• Work instructions
Transcribe the listing in full, excluding any pictures.

• Provided records
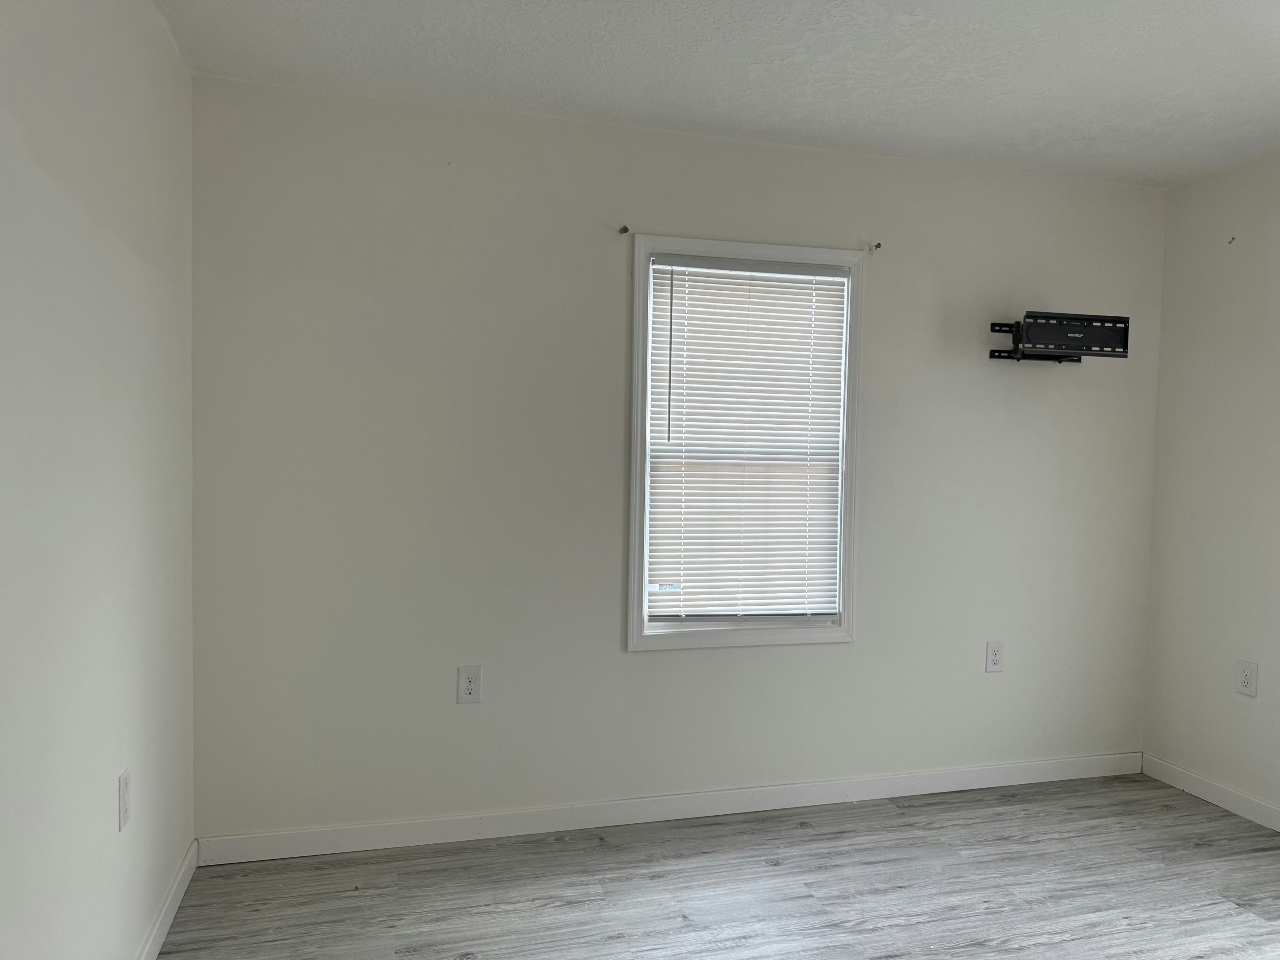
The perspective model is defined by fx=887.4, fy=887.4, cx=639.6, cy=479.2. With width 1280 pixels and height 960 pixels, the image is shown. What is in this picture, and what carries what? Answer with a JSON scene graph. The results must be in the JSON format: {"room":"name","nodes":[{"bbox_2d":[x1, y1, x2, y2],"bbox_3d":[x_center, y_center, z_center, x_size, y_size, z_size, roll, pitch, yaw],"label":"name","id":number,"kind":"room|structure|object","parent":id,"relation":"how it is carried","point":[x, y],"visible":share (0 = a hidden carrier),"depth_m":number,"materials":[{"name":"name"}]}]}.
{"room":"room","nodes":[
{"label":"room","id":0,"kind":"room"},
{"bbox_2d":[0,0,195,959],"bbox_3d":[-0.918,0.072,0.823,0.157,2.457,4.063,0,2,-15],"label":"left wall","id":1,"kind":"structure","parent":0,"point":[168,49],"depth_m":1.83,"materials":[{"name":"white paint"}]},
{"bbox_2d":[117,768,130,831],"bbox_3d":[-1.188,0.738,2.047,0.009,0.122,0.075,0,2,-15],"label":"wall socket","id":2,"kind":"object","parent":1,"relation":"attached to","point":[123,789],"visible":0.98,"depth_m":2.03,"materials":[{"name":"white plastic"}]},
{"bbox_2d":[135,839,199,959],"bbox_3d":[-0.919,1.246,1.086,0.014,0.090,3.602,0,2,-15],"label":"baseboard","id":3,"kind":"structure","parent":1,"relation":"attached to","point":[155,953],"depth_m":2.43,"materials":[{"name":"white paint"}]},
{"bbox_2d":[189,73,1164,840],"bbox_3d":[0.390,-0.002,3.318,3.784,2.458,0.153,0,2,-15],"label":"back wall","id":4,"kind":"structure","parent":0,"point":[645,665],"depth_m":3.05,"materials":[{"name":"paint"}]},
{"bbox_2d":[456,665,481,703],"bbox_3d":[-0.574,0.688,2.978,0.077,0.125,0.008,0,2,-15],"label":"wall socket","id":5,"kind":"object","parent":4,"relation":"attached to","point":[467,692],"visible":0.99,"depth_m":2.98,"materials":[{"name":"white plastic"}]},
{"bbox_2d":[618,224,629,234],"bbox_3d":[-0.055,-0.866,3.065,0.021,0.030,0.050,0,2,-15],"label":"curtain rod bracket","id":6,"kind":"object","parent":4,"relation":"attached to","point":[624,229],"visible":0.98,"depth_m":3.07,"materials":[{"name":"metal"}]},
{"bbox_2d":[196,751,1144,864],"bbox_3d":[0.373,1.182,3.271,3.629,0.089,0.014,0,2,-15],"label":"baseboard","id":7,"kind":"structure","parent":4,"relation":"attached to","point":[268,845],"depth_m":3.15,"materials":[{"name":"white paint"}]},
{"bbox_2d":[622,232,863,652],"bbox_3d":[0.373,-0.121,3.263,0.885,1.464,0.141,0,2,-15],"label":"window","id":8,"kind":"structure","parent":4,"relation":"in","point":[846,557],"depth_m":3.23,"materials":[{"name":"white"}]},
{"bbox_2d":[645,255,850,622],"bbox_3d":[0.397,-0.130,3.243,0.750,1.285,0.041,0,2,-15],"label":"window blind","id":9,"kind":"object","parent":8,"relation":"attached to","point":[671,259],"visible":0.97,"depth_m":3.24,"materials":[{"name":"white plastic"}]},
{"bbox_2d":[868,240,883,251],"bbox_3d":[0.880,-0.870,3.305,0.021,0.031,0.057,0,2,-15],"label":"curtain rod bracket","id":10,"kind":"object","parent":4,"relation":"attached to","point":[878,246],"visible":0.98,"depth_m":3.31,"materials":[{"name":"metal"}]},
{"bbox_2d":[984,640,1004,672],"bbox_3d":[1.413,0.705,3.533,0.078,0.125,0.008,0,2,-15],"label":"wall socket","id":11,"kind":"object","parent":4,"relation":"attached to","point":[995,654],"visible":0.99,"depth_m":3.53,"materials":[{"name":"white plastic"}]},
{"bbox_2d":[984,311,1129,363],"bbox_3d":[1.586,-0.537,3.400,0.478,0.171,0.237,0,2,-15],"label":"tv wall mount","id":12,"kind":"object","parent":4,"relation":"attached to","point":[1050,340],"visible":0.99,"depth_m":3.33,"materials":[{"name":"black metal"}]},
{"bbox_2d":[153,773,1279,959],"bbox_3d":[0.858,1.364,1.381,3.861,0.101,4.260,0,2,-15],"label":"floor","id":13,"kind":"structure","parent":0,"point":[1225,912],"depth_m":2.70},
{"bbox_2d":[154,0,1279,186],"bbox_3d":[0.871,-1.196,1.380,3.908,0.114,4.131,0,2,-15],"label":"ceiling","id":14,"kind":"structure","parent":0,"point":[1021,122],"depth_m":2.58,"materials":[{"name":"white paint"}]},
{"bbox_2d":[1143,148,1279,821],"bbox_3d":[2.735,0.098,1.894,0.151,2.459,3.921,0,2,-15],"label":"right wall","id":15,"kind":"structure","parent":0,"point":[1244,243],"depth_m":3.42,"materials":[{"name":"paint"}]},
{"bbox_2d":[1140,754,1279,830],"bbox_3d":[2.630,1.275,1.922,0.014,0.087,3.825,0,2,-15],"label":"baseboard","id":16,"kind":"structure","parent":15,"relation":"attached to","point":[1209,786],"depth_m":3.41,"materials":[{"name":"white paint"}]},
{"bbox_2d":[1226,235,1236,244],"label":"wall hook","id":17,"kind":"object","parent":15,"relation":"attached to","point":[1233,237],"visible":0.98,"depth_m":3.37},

• Solution to the exercise
The perspective model is defined by fx=887.4, fy=887.4, cx=639.6, cy=479.2. With width 1280 pixels and height 960 pixels, the image is shown. What is in this picture, and what carries what? Answer with a JSON scene graph. The results must be in the JSON format: {"room":"name","nodes":[{"bbox_2d":[x1, y1, x2, y2],"bbox_3d":[x_center, y_center, z_center, x_size, y_size, z_size, roll, pitch, yaw],"label":"name","id":number,"kind":"room|structure|object","parent":id,"relation":"how it is carried","point":[x, y],"visible":share (0 = a hidden carrier),"depth_m":number,"materials":[{"name":"name"}]}]}.
{"room":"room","nodes":[
{"label":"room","id":0,"kind":"room"},
{"bbox_2d":[0,0,195,959],"bbox_3d":[-0.918,0.072,0.823,0.157,2.457,4.063,0,2,-15],"label":"left wall","id":1,"kind":"structure","parent":0,"point":[168,49],"depth_m":1.83,"materials":[{"name":"white paint"}]},
{"bbox_2d":[117,768,130,831],"bbox_3d":[-1.188,0.738,2.047,0.009,0.122,0.075,0,2,-15],"label":"wall socket","id":2,"kind":"object","parent":1,"relation":"attached to","point":[123,789],"visible":0.98,"depth_m":2.03,"materials":[{"name":"white plastic"}]},
{"bbox_2d":[135,839,199,959],"bbox_3d":[-0.919,1.246,1.086,0.014,0.090,3.602,0,2,-15],"label":"baseboard","id":3,"kind":"structure","parent":1,"relation":"attached to","point":[155,953],"depth_m":2.43,"materials":[{"name":"white paint"}]},
{"bbox_2d":[189,73,1164,840],"bbox_3d":[0.390,-0.002,3.318,3.784,2.458,0.153,0,2,-15],"label":"back wall","id":4,"kind":"structure","parent":0,"point":[645,665],"depth_m":3.05,"materials":[{"name":"paint"}]},
{"bbox_2d":[456,665,481,703],"bbox_3d":[-0.574,0.688,2.978,0.077,0.125,0.008,0,2,-15],"label":"wall socket","id":5,"kind":"object","parent":4,"relation":"attached to","point":[467,692],"visible":0.99,"depth_m":2.98,"materials":[{"name":"white plastic"}]},
{"bbox_2d":[618,224,629,234],"bbox_3d":[-0.055,-0.866,3.065,0.021,0.030,0.050,0,2,-15],"label":"curtain rod bracket","id":6,"kind":"object","parent":4,"relation":"attached to","point":[624,229],"visible":0.98,"depth_m":3.07,"materials":[{"name":"metal"}]},
{"bbox_2d":[196,751,1144,864],"bbox_3d":[0.373,1.182,3.271,3.629,0.089,0.014,0,2,-15],"label":"baseboard","id":7,"kind":"structure","parent":4,"relation":"attached to","point":[268,845],"depth_m":3.15,"materials":[{"name":"white paint"}]},
{"bbox_2d":[622,232,863,652],"bbox_3d":[0.373,-0.121,3.263,0.885,1.464,0.141,0,2,-15],"label":"window","id":8,"kind":"structure","parent":4,"relation":"in","point":[846,557],"depth_m":3.23,"materials":[{"name":"white"}]},
{"bbox_2d":[645,255,850,622],"bbox_3d":[0.397,-0.130,3.243,0.750,1.285,0.041,0,2,-15],"label":"window blind","id":9,"kind":"object","parent":8,"relation":"attached to","point":[671,259],"visible":0.97,"depth_m":3.24,"materials":[{"name":"white plastic"}]},
{"bbox_2d":[868,240,883,251],"bbox_3d":[0.880,-0.870,3.305,0.021,0.031,0.057,0,2,-15],"label":"curtain rod bracket","id":10,"kind":"object","parent":4,"relation":"attached to","point":[878,246],"visible":0.98,"depth_m":3.31,"materials":[{"name":"metal"}]},
{"bbox_2d":[984,640,1004,672],"bbox_3d":[1.413,0.705,3.533,0.078,0.125,0.008,0,2,-15],"label":"wall socket","id":11,"kind":"object","parent":4,"relation":"attached to","point":[995,654],"visible":0.99,"depth_m":3.53,"materials":[{"name":"white plastic"}]},
{"bbox_2d":[984,311,1129,363],"bbox_3d":[1.586,-0.537,3.400,0.478,0.171,0.237,0,2,-15],"label":"tv wall mount","id":12,"kind":"object","parent":4,"relation":"attached to","point":[1050,340],"visible":0.99,"depth_m":3.33,"materials":[{"name":"black metal"}]},
{"bbox_2d":[153,773,1279,959],"bbox_3d":[0.858,1.364,1.381,3.861,0.101,4.260,0,2,-15],"label":"floor","id":13,"kind":"structure","parent":0,"point":[1225,912],"depth_m":2.70},
{"bbox_2d":[154,0,1279,186],"bbox_3d":[0.871,-1.196,1.380,3.908,0.114,4.131,0,2,-15],"label":"ceiling","id":14,"kind":"structure","parent":0,"point":[1021,122],"depth_m":2.58,"materials":[{"name":"white paint"}]},
{"bbox_2d":[1143,148,1279,821],"bbox_3d":[2.735,0.098,1.894,0.151,2.459,3.921,0,2,-15],"label":"right wall","id":15,"kind":"structure","parent":0,"point":[1244,243],"depth_m":3.42,"materials":[{"name":"paint"}]},
{"bbox_2d":[1140,754,1279,830],"bbox_3d":[2.630,1.275,1.922,0.014,0.087,3.825,0,2,-15],"label":"baseboard","id":16,"kind":"structure","parent":15,"relation":"attached to","point":[1209,786],"depth_m":3.41,"materials":[{"name":"white paint"}]},
{"bbox_2d":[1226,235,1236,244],"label":"wall hook","id":17,"kind":"object","parent":15,"relation":"attached to","point":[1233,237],"visible":0.98,"depth_m":3.37},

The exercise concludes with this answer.